Reproduce all the entries, matching the original word for word.

Page segmentation data:
*** Begin section ***

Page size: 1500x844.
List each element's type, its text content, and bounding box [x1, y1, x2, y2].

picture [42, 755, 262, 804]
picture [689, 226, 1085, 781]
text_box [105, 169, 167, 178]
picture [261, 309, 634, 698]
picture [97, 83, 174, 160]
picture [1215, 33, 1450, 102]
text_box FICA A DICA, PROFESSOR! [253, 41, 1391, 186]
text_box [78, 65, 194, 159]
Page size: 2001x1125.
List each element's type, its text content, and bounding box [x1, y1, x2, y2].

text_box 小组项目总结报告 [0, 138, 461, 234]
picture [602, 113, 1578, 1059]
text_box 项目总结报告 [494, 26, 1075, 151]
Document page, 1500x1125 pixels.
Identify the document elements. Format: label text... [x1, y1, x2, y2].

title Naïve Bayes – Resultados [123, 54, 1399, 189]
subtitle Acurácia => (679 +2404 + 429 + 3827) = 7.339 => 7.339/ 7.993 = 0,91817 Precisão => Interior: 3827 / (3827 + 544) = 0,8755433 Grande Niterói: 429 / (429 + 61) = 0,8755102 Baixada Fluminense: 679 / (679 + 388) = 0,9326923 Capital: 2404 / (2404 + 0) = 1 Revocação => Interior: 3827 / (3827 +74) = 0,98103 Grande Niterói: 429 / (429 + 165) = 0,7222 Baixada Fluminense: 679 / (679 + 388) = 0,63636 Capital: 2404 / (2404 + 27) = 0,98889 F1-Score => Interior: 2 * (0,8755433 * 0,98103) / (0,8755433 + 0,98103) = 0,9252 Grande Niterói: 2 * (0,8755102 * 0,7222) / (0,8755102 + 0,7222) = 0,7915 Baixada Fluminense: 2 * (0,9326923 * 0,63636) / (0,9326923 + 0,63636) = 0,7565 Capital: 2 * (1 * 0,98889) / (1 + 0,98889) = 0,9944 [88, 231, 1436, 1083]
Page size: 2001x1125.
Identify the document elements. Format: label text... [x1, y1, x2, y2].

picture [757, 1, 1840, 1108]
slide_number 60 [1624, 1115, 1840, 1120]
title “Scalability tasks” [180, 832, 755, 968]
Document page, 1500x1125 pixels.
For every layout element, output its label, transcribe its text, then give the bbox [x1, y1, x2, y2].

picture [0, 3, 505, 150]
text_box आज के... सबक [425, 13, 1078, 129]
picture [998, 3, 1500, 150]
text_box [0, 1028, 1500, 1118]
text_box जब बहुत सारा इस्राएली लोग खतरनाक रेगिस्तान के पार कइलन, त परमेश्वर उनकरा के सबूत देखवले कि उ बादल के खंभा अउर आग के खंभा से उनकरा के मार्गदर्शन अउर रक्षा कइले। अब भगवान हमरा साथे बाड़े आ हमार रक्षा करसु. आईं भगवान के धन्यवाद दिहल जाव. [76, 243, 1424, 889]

*** End section ***

Response area.
Page size: 1500x844.
List each element's type, its text content, and bounding box [x1, y1, x2, y2].

picture [42, 755, 262, 804]
picture [689, 226, 1085, 781]
text_box [105, 169, 167, 178]
picture [261, 309, 634, 698]
picture [97, 83, 174, 160]
picture [1215, 33, 1450, 102]
text_box FICA A DICA, PROFESSOR! [253, 41, 1391, 186]
text_box [78, 65, 194, 159]
Page size: 2001x1125.
List each element's type, its text content, and bounding box [x1, y1, x2, y2].

text_box 小组项目总结报告 [0, 138, 461, 234]
picture [602, 113, 1578, 1059]
text_box 项目总结报告 [494, 26, 1075, 151]
Document page, 1500x1125 pixels.
Identify the document elements. Format: label text... [x1, y1, x2, y2].

title Naïve Bayes – Resultados [123, 54, 1399, 189]
subtitle Acurácia => (679 +2404 + 429 + 3827) = 7.339 => 7.339/ 7.993 = 0,91817 Precisão => Interior: 3827 / (3827 + 544) = 0,8755433 Grande Niterói: 429 / (429 + 61) = 0,8755102 Baixada Fluminense: 679 / (679 + 388) = 0,9326923 Capital: 2404 / (2404 + 0) = 1 Revocação => Interior: 3827 / (3827 +74) = 0,98103 Grande Niterói: 429 / (429 + 165) = 0,7222 Baixada Fluminense: 679 / (679 + 388) = 0,63636 Capital: 2404 / (2404 + 27) = 0,98889 F1-Score => Interior: 2 * (0,8755433 * 0,98103) / (0,8755433 + 0,98103) = 0,9252 Grande Niterói: 2 * (0,8755102 * 0,7222) / (0,8755102 + 0,7222) = 0,7915 Baixada Fluminense: 2 * (0,9326923 * 0,63636) / (0,9326923 + 0,63636) = 0,7565 Capital: 2 * (1 * 0,98889) / (1 + 0,98889) = 0,9944 [88, 231, 1436, 1083]
Page size: 2001x1125.
Identify the document elements. Format: label text... [x1, y1, x2, y2].

picture [757, 1, 1840, 1108]
slide_number 60 [1624, 1115, 1840, 1120]
title “Scalability tasks” [180, 832, 755, 968]
Document page, 1500x1125 pixels.
For every layout element, output its label, transcribe its text, then give the bbox [x1, y1, x2, y2].

picture [0, 3, 505, 150]
text_box आज के... सबक [425, 13, 1078, 129]
picture [998, 3, 1500, 150]
text_box [0, 1028, 1500, 1118]
text_box जब बहुत सारा इस्राएली लोग खतरनाक रेगिस्तान के पार कइलन, त परमेश्वर उनकरा के सबूत देखवले कि उ बादल के खंभा अउर आग के खंभा से उनकरा के मार्गदर्शन अउर रक्षा कइले। अब भगवान हमरा साथे बाड़े आ हमार रक्षा करसु. आईं भगवान के धन्यवाद दिहल जाव. [76, 243, 1424, 889]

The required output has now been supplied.